---- PROVIDED INFORMATION

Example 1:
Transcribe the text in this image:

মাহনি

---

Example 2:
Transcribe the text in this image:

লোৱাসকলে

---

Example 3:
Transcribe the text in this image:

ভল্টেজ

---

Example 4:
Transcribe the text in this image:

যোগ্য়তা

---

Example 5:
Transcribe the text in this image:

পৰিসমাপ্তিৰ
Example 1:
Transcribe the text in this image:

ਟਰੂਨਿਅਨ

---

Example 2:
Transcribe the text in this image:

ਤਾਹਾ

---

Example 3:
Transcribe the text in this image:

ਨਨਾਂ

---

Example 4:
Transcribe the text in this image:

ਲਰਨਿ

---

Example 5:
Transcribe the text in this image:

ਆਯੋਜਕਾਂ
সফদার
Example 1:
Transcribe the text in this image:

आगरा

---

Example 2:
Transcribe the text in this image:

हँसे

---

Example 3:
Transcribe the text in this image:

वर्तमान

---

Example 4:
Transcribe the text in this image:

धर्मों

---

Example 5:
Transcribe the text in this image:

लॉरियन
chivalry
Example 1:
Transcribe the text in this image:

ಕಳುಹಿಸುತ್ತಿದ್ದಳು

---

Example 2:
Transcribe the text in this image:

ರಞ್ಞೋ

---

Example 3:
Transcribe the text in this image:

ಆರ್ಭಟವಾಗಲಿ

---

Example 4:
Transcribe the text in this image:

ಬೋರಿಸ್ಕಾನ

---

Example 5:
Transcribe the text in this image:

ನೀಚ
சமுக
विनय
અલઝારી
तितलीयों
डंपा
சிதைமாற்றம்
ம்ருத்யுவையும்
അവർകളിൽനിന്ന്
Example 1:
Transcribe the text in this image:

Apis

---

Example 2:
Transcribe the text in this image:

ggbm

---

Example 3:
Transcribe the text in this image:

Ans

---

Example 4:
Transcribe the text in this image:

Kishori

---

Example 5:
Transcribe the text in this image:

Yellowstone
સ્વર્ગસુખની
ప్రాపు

--------

▶ WORK INSTRUCTION
Print each line above exactly as it stands.

▶ RESPONSE AREA
Example 1:
Transcribe the text in this image:

মাহনি

---

Example 2:
Transcribe the text in this image:

লোৱাসকলে

---

Example 3:
Transcribe the text in this image:

ভল্টেজ

---

Example 4:
Transcribe the text in this image:

যোগ্য়তা

---

Example 5:
Transcribe the text in this image:

পৰিসমাপ্তিৰ
Example 1:
Transcribe the text in this image:

ਟਰੂਨਿਅਨ

---

Example 2:
Transcribe the text in this image:

ਤਾਹਾ

---

Example 3:
Transcribe the text in this image:

ਨਨਾਂ

---

Example 4:
Transcribe the text in this image:

ਲਰਨਿ

---

Example 5:
Transcribe the text in this image:

ਆਯੋਜਕਾਂ
সফদার
Example 1:
Transcribe the text in this image:

आगरा

---

Example 2:
Transcribe the text in this image:

हँसे

---

Example 3:
Transcribe the text in this image:

वर्तमान

---

Example 4:
Transcribe the text in this image:

धर्मों

---

Example 5:
Transcribe the text in this image:

लॉरियन
chivalry
Example 1:
Transcribe the text in this image:

ಕಳುಹಿಸುತ್ತಿದ್ದಳು

---

Example 2:
Transcribe the text in this image:

ರಞ್ಞೋ

---

Example 3:
Transcribe the text in this image:

ಆರ್ಭಟವಾಗಲಿ

---

Example 4:
Transcribe the text in this image:

ಬೋರಿಸ್ಕಾನ

---

Example 5:
Transcribe the text in this image:

ನೀಚ
சமுக
विनय
અલઝારી
तितलीयों
डंपा
சிதைமாற்றம்
ம்ருத்யுவையும்
അവർകളിൽനിന്ന്
Example 1:
Transcribe the text in this image:

Apis

---

Example 2:
Transcribe the text in this image:

ggbm

---

Example 3:
Transcribe the text in this image:

Ans

---

Example 4:
Transcribe the text in this image:

Kishori

---

Example 5:
Transcribe the text in this image:

Yellowstone
સ્વર્ગસુખની
ప్రాపు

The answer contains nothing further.